Darkwatch

The battle between good and evil is waged in all mortal souls, but rarely has it been more starkly put than in Darkwatch, a genre-mashing first-person shooter that shrouds the Old West in stylish gothic horror. As Jericho Cross, an outlaw gunslinger newly bitten by a vampire overlord, you couldn't have a less ambiguous choice between good and evil: Presented with a fresh victim, you can either suck out the infection (good) or feast on his/her delicious, delicious blood (evil). Each option grants you a different set of powers, sending you off on divergent narrative paths. And since 99 percent of the people who will buy Darkwatch will likely embrace the dark side at every opportunity, the designers are to be commended for working just as hard for the conscientious 1 percent.

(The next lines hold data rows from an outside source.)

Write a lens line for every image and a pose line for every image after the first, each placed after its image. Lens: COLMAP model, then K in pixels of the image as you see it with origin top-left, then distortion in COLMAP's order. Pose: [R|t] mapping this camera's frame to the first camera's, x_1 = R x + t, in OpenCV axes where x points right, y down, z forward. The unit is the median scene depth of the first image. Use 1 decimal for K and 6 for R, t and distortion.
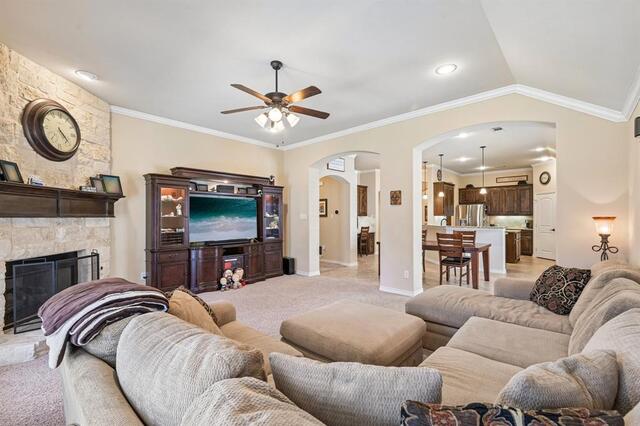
lens RADIAL K [[276.7, 0, 325.0], [0, 276.7, 216.6], [0, 0, 1]] dist [0.001238, -0.000796]
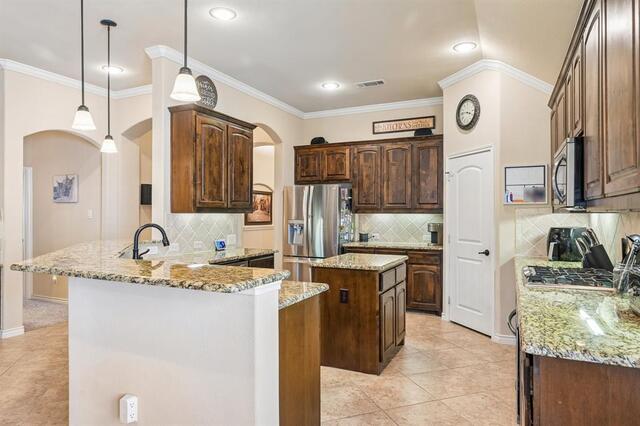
lens RADIAL K [[394.3, 0, 329.4], [0, 394.3, 211.9], [0, 0, 1]] dist [-0.009025, 0.007568]
pose [[0.954349, 0.002692, 0.298682, 0.444562], [-0.002232, 0.999996, -0.001884, -0.004063], [-0.298686, 0.001131, 0.954351, 0.531295]]
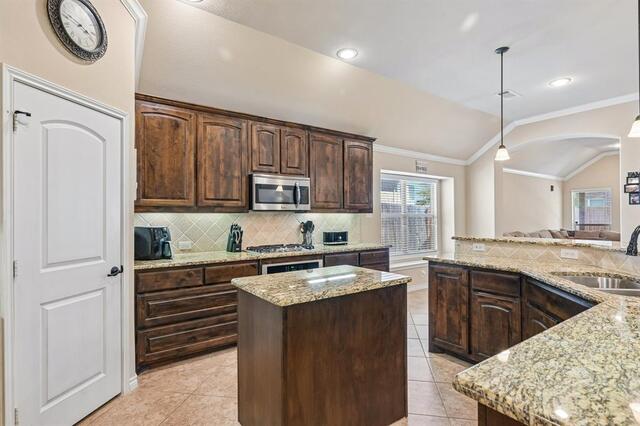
lens RADIAL K [[321.8, 0, 316.0], [0, 321.8, 212.9], [0, 0, 1]] dist [0.000400, -0.000562]
pose [[-0.975005, 0.008093, 0.222035, 0.559255], [0.005323, 0.999900, -0.013070, 0.001749], [-0.222119, -0.011561, -0.974951, 1.162062]]
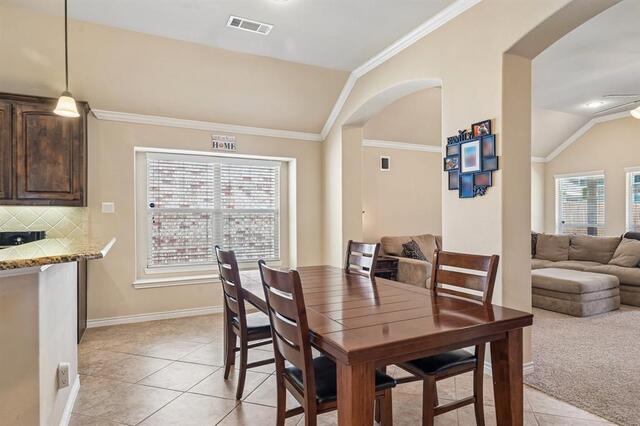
lens RADIAL K [[369.6, 0, 320.4], [0, 369.6, 216.9], [0, 0, 1]] dist [0.003217, -0.003532]
pose [[-0.930194, 0.006046, 0.367018, 0.162988], [0.005659, 0.999982, -0.002132, 0.011188], [-0.367024, 0.000094, -0.930211, 0.928903]]
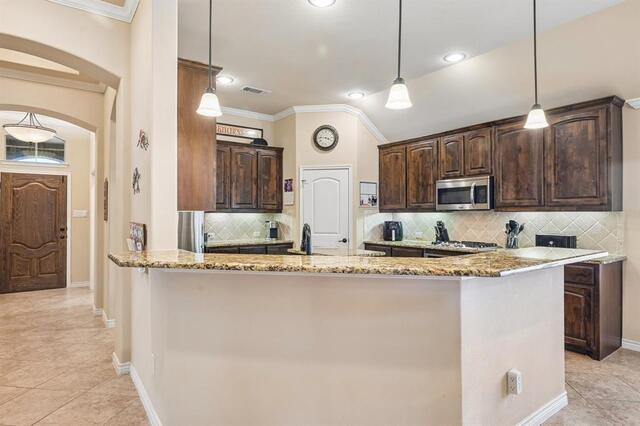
lens RADIAL K [[362.0, 0, 323.0], [0, 362.0, 212.5], [0, 0, 1]] dist [0.005369, -0.001385]
pose [[0.198605, 0.008521, 0.980043, 0.141775], [-0.002858, 0.999963, -0.008115, 0.001357], [-0.980075, -0.001189, 0.198622, 0.850491]]
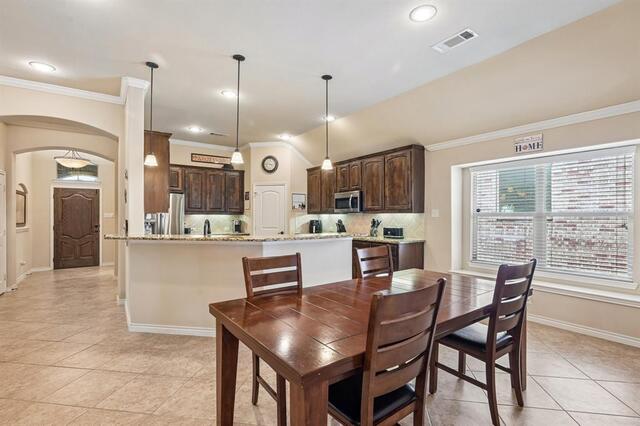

The game opens in 1876 Arizona with Jericho robbing the wrong train vault and inadvertently releasing the super-powerful vampire Lazarus, who immediately unleashes an army of the undead. Before you can say "D'oh," you're recruited by a member of Darkwatch, the ancient demon-fighting organization that kept Lazarus under wraps all these years. Using a variety of period weapons (dual revolvers, old-fashioned carbines) and a few slightly anachronistic ones (a crossbow that shoots exploding arrows, a rocket launcher), you face an onslaught of zombies, bloodsuckers, and ghosts en route to an inevitable showdown against the Big Bad. While only certain special powers deviate from the gameplay of a garden-variety FPS, the controls are tight and pick-up-and-play intuitive, and the cool, blue-black atmospherics have the quality of a graphic novel. Best to err on the side of evil, however: The ability to turn your enemies against each other or suck souls from a great distance is far more seductive than anything decency has to offer.

Beyond the gameplay: Unlike this year's charming but shoddily designed Samurai Western, which brought the Japanese slash-and-dash aesthetic to the Old West, Darkwatch excels at re-imagining the era for its own creative purposes. Though Jericho remains a mysteriously stoic hero in the Clint Eastwood mold—complete with Ennio Morricone-esque music cues—the cutscenes are full of compelling macabre turns.

Worth playing for: You don't often get to sire your own snorting, undead horse, but the sequences on your trusty companion Shadow are an especially exhilarating mix of Wild West gunplay and Evil Dead demon-blasting.

Frustration sets in when: A certain amount of disorientation is to be expected with any FPS game, but at times, several factors—a dark, enclosed space, the need for the double vampire jump, and a ghostly "Banchee" that floats around your field of vision—conspire to give you an ice-cream headache.

Final judgment: Darkwatch does little to advance the form, but few FPS games are this meticulously designed and orchestrated, and even fewer have you wondering what will happen next.